Just spent a day tracking down the root cause of “RuntimeError: running_mean should contain 3 elements not 1024” when I used learn.predict_dl.
This problem has been mentioned on other threads but the only solutions I’ve found was to try a different method. Instead of doing that, I was determined to figure out what was 1024 elements and why it should be 3.
The solution happened to be that I forget to unfreeze my learner. It’s passing an image whose first axis is of length 3, to the first unfrozen module (a BatchNorm1d) which is expecting the input’s first axis to be of length 1024.
Anyhow, I buckled down and learned pdb.
Jeremy has mentioned this a couple time in the middle of a few posts but this is really worth it’s own thread in order to call out how important it is to understand the structure of the code. It might not be as easy as a full IDE debugger, but this is really all we have outside of print statements.
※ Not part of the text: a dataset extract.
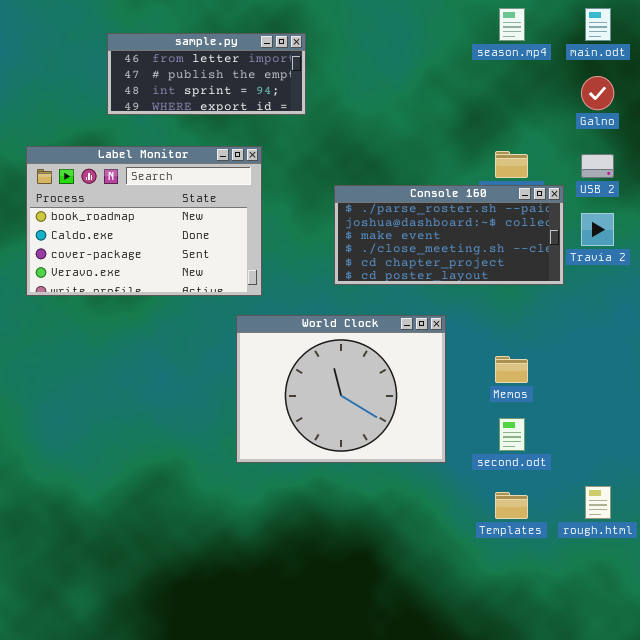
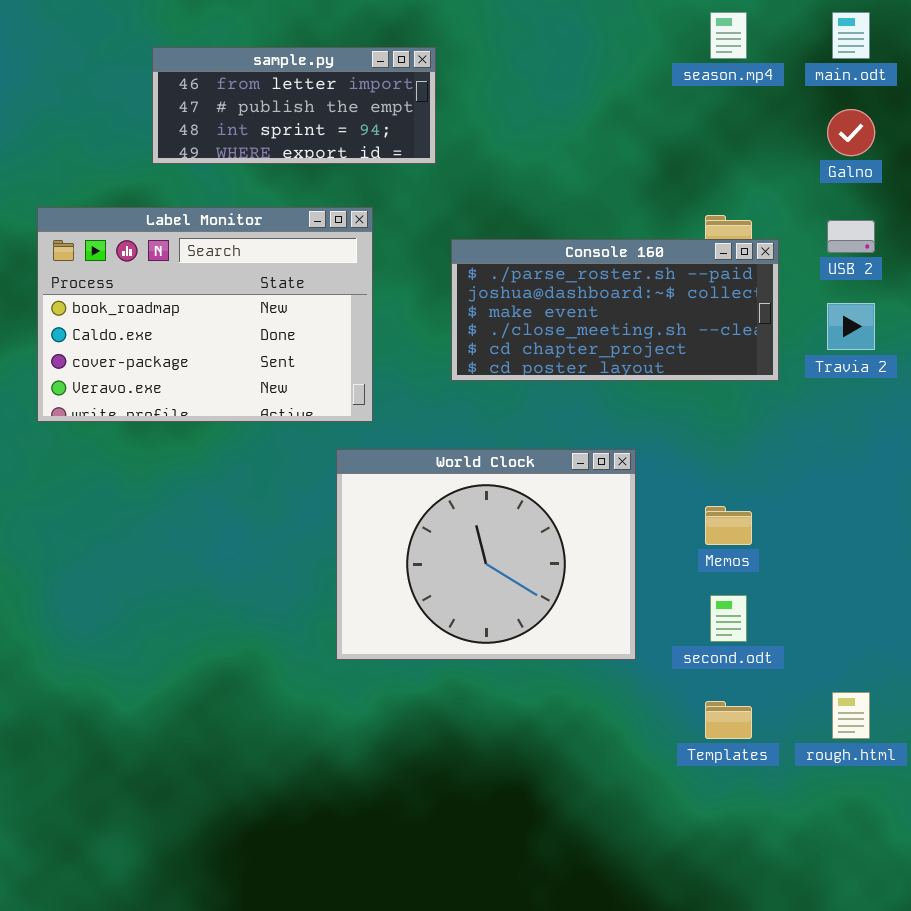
Console 160: [334,185,564,285] -> [451,239,779,381], moved

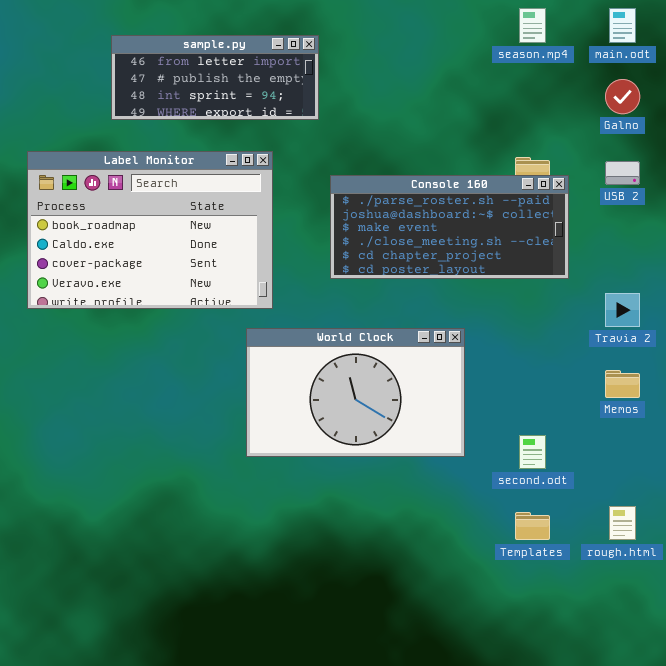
Travia 2: [827,303,875,350] -> [605,293,640,327], moved
World Clock: [336,449,636,660] -> [246,328,465,457], resized
Memos: [705,506,752,545] -> [605,370,640,398], moved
Specifically, when you get a Runtime Error. type the following in a new cell
import pdb
pdb.pm()
this will start an interactive session at the point where the exception occurred where you can enter the following commands.
‘l’ - will list the code surrounding your current position in the stack
’u’ - will move you up the stack
’d’ - will move you down the stack
’p [some variable]’ - will print the value of any variable at that scope
’c’ - quit
In my case I hit an exception embedded deep in some unknown module’s forward method. I moved up the stack until I reached the main Sequential module and then printed the current module the sequential was iterating through when it crashed, as well as the summary of the Sequential and the self._modules it was iterating through.
Turns out the module dictionary it was iterating through was only a small subset of the full model summary, which clued me in that my data was being sent straight to the final fully connected layer instead of to the initial CNN. Why would it skip those layers? well because they were frozen.
I also cloned the fast.ai repo locally on my desktop and was following along in the code with PyCharm. Using a good IDE like PyCharm is another great tool.
also, pdb has a lot more features than what I listed above, like setting breakpoints, and stepping through code, etc. but just being able to examine variables up and down the stack is a really easy way to get started.
Anyway, hope this convinces people to take another look at PDB, although it’s not as nice as a full IDE debugger, it’s really not that hard to use and it has the potential to really give you a deeper understanding of the codebase.